As COVID-19 cases spiked over the past few weeks with the onset of the Omicron variant, Hayashi said the HIDOE continues to monitor teacher absences statewide. As of Tuesday, 12% of the teacher workforce was out.
“Approximately half are sick and half are out for other reasons like vacation, family leave, personal leave and vacant positions,” Hayashi said.
Following winter break, students and educators returned to school on Jan. 4. During the first day back in the classroom, Hayashi reported 1,600 teachers called out statewide. Preliminary numbers for this week show teacher absences slightly improved.
While some schools are seeing a drop in student attendance, Hayashi said preliminary data shows most of Hawaiʻi’s schools are holding steady, or in some cases, seeing a boost in student attendance this week compared to last week.
Kemble said there is an abundance of evidence that shows schools are the safest place for kids to be due to the mitigation efforts that have been put into place.
“COVID-19 is less likely to be transmitted in schools than in most community settings,” she said, adding DOH knows this to be true locally because of the school testing programs.
“Our percent positivity rates in our school testing programs have been consistently lower than what we’re seeing in the surrounding communities,” Kemble said. “While schools are certainly impacted by the Omicron variant, it still shows we have tools in place that can prevent transmission in school settings. When you have layered mitigation, it makes a big difference.”
School administrators and non-teaching staff are assisting in addressing the need for substitutes.

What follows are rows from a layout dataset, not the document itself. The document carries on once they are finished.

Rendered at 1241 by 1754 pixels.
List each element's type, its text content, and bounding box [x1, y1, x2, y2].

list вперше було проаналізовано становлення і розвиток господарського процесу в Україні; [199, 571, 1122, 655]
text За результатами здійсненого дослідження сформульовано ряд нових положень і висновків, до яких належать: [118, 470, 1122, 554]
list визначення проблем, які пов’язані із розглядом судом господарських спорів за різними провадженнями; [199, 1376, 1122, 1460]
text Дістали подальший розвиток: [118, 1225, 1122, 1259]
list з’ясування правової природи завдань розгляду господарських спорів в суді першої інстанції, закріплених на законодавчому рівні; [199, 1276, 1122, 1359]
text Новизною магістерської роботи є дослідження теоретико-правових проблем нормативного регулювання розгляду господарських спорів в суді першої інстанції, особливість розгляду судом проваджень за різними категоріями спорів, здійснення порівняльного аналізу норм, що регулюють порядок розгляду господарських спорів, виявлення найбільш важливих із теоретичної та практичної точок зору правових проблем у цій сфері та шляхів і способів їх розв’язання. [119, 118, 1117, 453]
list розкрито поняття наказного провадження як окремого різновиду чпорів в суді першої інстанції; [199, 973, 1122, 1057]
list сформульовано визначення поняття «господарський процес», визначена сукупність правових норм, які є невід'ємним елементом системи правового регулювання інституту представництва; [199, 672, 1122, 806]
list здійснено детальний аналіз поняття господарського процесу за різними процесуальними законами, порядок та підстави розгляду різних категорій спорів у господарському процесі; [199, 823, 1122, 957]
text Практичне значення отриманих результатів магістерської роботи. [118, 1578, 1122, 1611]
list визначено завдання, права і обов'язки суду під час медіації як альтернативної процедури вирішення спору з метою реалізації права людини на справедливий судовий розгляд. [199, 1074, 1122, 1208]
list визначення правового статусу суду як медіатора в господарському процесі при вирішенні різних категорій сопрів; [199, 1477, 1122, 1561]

Due to multiple teachers out, without substitute teacher coverage, Hayashi said there have been instances where students are supervised in the cafeteria or gym if there’s no teacher available for any one of their periods.
“For the majority of the school day, students are in the classroom and instruction is being provided,” the interim superintendent said. “Non-teacher staff from the complex area have also been deployed to help with the coverage and state office personnel are standing by to help.”
In circumstances where students had to go to the cafeteria, Hayashi said, there are different strategies used to ensure kids are still learning. Strategies include sustained silent reading. Also, he added, if students aren’t able to be in the classroom, this setting provides an opportunity to do work online other teachers may have assigned and be engaged in self-directed learning.
Kemble said the interim guidance is specific to isolation and quarantine.
“We’d like to go through and integrate this into the rest of our school guidance as a whole,” Kemble said. “We don’t anticipate major changes to mitigation strategies.”
The DOH plans to meet with school partners and update guidance.
Kemble said the DOH has heard from schools interested in a test-to-stay program. According to national trends, she said it looks promising for helping as another layer of mitigation.
Kemble said this discussion is still an evolving situation but “we’re open to discussions on this program with those interested schools.”